TASKS FOR THIS EXERCISE:
1. In the passage on Cormac McCarthy's novels, who are the brother and sister at the center of the story?
2. Please transcribe part of the passage on Cormac McCarthy's novels word for word, beginning at the words "Guilt and grief" and stopping after "of his game.".
3. Pick up the passage on Cormac McCarthy's novels after its last sentence and carry it forward.

PROVIDED PASSAGE:
============

Guilt and grief walk hand in hand in Cormac McCarthy’s long-awaited new novel, The Passenger, and in its companion, Stella Maris, the first published in October, the second in December. The entwined emotions are almost as tightly bound as the two siblings at the frantically, forebodingly beating heart of the story that the two books tell. The brother and sister are Bobby and Alicia Western, and they usher McCarthy back to the top of his game.
Like many McCarthy characters, these two do get around geographically. Death and its sorrows hang over them like Spanish moss in the gothic, Faulknerian South that McCarthy occasionally hefts onstage to underscore corrupted innocence and its aftermath. They both embark on road trips in search of truths that elude them. They expose themselves to cold in wilderness states. History is McCarthy’s reason here. The Westerns’ childhoods were spread all over the map by their physicist father’s scorched-earth affiliation with the Manhattan Project. Its massive, bomb-building compound in Oak Ridge, Tennessee, produced his marriage to a local pageant queen, her extraordinary beauty settling on their genius-IQ daughter like a curse. Alicia’s physical allure is irresistible to many, her brother included. Though, to be fair, he’s obsessed with the entire package, namely an intelligence on the level of the notorious nuclear physicists and world-famous mathematicians whose accomplishments roll off her tongue in Stella Maris, which is her book and the far shorter of the two, while The Passenger is more Bobby’s.

============

Layout change descriptions:
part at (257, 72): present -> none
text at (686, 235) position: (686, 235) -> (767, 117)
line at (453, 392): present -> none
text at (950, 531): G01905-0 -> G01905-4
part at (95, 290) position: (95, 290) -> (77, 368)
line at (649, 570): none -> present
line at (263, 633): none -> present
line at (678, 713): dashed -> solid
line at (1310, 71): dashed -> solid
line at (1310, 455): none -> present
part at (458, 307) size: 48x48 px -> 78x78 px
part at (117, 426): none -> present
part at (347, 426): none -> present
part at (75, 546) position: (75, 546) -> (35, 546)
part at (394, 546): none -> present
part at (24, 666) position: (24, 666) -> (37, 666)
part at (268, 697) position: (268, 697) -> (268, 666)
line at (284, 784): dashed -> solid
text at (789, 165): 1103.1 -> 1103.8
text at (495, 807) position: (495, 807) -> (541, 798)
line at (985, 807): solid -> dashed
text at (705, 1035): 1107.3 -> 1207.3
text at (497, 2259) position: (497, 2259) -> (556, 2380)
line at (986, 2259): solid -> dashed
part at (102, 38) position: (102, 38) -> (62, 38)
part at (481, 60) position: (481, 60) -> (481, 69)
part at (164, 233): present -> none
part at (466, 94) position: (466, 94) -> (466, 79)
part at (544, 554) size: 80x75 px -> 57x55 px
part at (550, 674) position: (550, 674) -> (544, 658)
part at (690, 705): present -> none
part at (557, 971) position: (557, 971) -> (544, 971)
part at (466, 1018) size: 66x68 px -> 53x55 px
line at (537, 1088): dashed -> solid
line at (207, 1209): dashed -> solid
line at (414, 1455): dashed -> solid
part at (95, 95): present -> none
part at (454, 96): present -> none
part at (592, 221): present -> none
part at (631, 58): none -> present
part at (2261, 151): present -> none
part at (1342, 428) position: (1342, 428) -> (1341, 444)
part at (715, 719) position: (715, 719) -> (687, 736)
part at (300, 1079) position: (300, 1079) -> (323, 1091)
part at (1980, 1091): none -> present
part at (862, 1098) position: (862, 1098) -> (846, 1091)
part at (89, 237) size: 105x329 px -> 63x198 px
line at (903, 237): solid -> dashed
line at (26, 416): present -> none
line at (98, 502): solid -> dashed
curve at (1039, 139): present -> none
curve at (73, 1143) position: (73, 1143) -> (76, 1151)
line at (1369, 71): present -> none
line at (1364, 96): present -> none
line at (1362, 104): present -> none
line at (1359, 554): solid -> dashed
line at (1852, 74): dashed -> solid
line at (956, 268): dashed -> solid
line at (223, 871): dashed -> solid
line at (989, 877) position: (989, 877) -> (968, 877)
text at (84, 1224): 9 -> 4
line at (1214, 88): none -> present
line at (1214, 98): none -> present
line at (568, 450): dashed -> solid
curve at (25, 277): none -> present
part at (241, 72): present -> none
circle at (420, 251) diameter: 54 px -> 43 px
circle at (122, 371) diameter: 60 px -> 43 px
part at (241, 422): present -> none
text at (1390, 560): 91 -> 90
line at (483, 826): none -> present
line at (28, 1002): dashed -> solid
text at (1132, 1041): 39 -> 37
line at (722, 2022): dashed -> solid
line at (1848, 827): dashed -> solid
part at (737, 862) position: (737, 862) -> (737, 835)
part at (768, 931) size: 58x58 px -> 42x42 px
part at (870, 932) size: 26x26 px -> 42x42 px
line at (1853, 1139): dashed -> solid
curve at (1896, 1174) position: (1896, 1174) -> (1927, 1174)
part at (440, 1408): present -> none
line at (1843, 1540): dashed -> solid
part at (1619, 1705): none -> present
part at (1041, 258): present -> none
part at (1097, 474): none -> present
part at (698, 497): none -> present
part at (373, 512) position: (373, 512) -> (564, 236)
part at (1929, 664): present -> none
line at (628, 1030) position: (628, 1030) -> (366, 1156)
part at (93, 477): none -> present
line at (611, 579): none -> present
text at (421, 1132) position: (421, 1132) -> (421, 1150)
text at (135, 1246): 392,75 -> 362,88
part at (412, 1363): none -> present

============

LIST OF ANSWERS:
1. Bobby and Alicia Western.

2.
Guilt and grief walk hand in hand in Cormac McCarthy’s long-awaited new novel, The Passenger, and in its companion, Stella Maris, the first published in October, the second in December. The entwined emotions are almost as tightly bound as the two siblings at the frantically, forebodingly beating heart of the story that the two books tell. The brother and sister are Bobby and Alicia Western, and they usher McCarthy back to the top of his game.

3.
McCarthy has made Stella Maris nothing but Alicia conversing: with a psychiatrist fascinated by her brilliance and concerned about her obvious death wish. Needless to say, she talks circles around the very good doctor with scientific conundrums, higher math, moral brainteasers, and music theory (she is also a violin prodigy). McCarthy, who has strong ties to the Santa Fe Institute near his home base in New Mexico and regularly expresses a preference for scientists over fiction writers, suffuses the lovers’ saga with the theoretical and scientific. Then boils it down to love as all-consuming.
Alicia is equally, and more destructively, hung up on her brother. Stella Maris is a place — a mental institution in backwoods Wisconsin where she is a repeat patient. Diagnosed as schizophrenic, she is visited throughout by hallucinated buddies she calls her “hort” — as in short for cohort — prominent among them the demanding and lethally critical “The Kid,” short for “Thalidomide Kid.” His “flapper” arms are McCarthy at his most grotesque and poignant, shooing Alice away from her brother and precipitously toward a final suicide attempt.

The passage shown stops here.